Sometimes you outgrow them. (Think: Abercrombie & Fitch.)
Sometimes your kids outgrow them. (Think: Gymboree.)
Sometimes it’s you. Sometimes it’s them. But whatever the reason, you drifted apart. Going back to #4, there’s no need to continue an email relationship that’s no longer serving you. Unsubscribe, my friend.
7. You never signed up for this.
I never signed up for press releases on everything from lawn fertilizer to nipple shields, but there I was on email list after email list (after email list). If your email address has spread like a bad rumor, unsubscribe, unsubscribe, unsubscribe.
8. Think about what you keep.
Yes, order confirmations are important. So are shipment confirmations. But once you receive the product or service and all is well, you probably don’t need those emails anymore. Sure, certain emails matter, so get them out of your inbox and into a proper home in a folder. And if all else fails, remember that most orders, confirmations, itineraries, invites, and receipts can be found online at the source.
9. Notice those notifications.
When I first signed up for Facebook (hey, 2008), I didn’t realize they emailed me every. single. time. someone tagged me, wrote on my wall, or even replied to my post. Fast forward to today, where I can safely say that Facebook, Twitter, LinkedIn, and Pinterest were among my greatest inbox offenders when it came to those 39,667 emails. And it wasn’t their fault, it was mine. I never changed their default notification settings. (Doh!) So do me a favor and do a quick “Facebook” or “Twitter” search in your email. There’s a really good chance your social settings needs a little TLC.
10. Be on the lookout for buried treasure!
About the time your eyes begin to bleed and you lose all sense of good judgment in this arduous excavation, you’ll consider doing one of two things: deleting your email account(s) altogether and/or setting your computer on fire. But don’t do that, because SURPRISE! I’m willing to bet there’s actually a lot of really great sentimental stuff in there.

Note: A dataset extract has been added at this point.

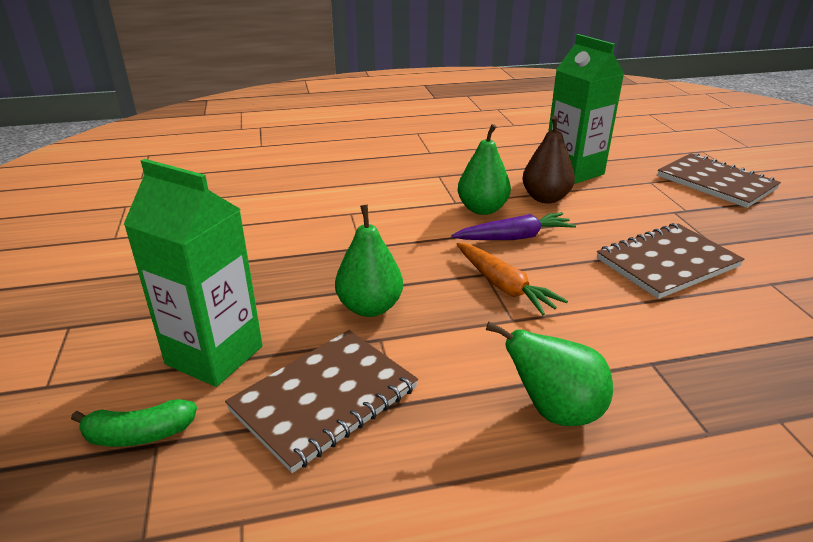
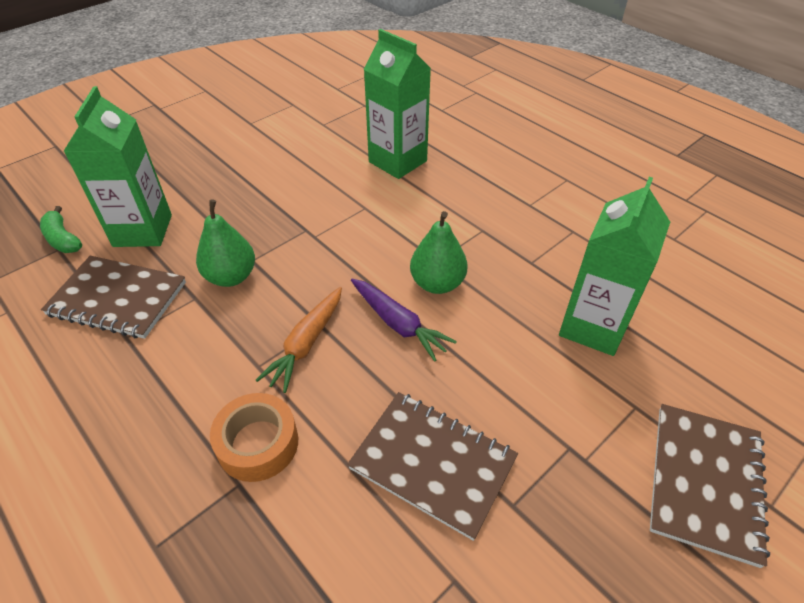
camera: 60 degrees right, 15 degrees up
(306, 182) = (397, 161): none -> green carton
(545, 198) = (502, 322): brown pear -> none
(554, 411) = (146, 429): green pear -> none
(609, 341) = (258, 443): none -> orange tape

Unearthing 17+ years of emails brought back a ton of memories for me. There was that email announcement I made when I was pregnant. The back-and-forth with our realtor when we were looking to purchase our first home. Those emails between my grandma and me when she wasn’t really sure her “messages would get through.” It might be hard to remember, but before social media, we shared videos and pictures through email. (Yeah, I know — that sounds like a million years ago.)
So slow down. A massive and exhaustive DELETE may just erase precious memories worth saving.
While the weight of 39,667 unread emails surely felt heavy, I had no idea just how freeing an empty inbox (and the absence of a scarlet notification number) would be. I also didn’t realize that tackling this chore would inspire me to declutter other invisible areas of my life.
High on my inbox victory, I began shedding memberships to social platforms, groups, and clubs I was no longer interested in, apps that littered my phone, and heck, I even closed an old bank account that’s held $16.34 for the last six years. Why? Because I could.
In adulting, the mental load can be great, but maybe with a little attention, it doesn’t necessarily have to be. Thanks to an empty inbox, I finally get the message.